» **EXERCISE GOAL**
Lines before the one containing "उपकरणों एवं व्यवस्थाओं" are left out; copy that line and every later line through the end of the data exactly.

» **RECORD SET**
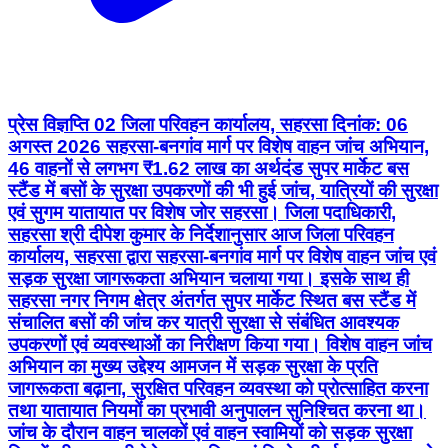
प्रेस विज्ञप्ति 02 जिला परिवहन कार्यालय, सहरसा दिनांक: 06
अगस्त 2026 सहरसा-बनगांव मार्ग पर विशेष वाहन जांच अभियान,
46 वाहनों से लगभग ₹1.62 लाख का अर्थदंड सुपर मार्केट बस
स्टैंड में बसों के सुरक्षा उपकरणों की भी हुई जांच, यात्रियों की सुरक्षा
एवं सुगम यातायात पर विशेष जोर सहरसा। जिला पदाधिकारी,
सहरसा श्री दीपेश कुमार के निर्देशानुसार आज जिला परिवहन
कार्यालय, सहरसा द्वारा सहरसा-बनगांव मार्ग पर विशेष वाहन जांच एवं
सड़क सुरक्षा जागरूकता अभियान चलाया गया। इसके साथ ही
सहरसा नगर निगम क्षेत्र अंतर्गत सुपर मार्केट स्थित बस स्टैंड में
संचालित बसों की जांच कर यात्री सुरक्षा से संबंधित आवश्यक
उपकरणों एवं व्यवस्थाओं का निरीक्षण किया गया। विशेष वाहन जांच
अभियान का मुख्य उद्देश्य आमजन में सड़क सुरक्षा के प्रति
जागरूकता बढ़ाना, सुरक्षित परिवहन व्यवस्था को प्रोत्साहित करना
तथा यातायात नियमों का प्रभावी अनुपालन सुनिश्चित करना था।
जांच के दौरान वाहन चालकों एवं वाहन स्वामियों को सड़क सुरक्षा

» **RESULT OF THE TASK**
उपकरणों एवं व्यवस्थाओं का निरीक्षण किया गया। विशेष वाहन जांच
अभियान का मुख्य उद्देश्य आमजन में सड़क सुरक्षा के प्रति
जागरूकता बढ़ाना, सुरक्षित परिवहन व्यवस्था को प्रोत्साहित करना
तथा यातायात नियमों का प्रभावी अनुपालन सुनिश्चित करना था।
जांच के दौरान वाहन चालकों एवं वाहन स्वामियों को सड़क सुरक्षा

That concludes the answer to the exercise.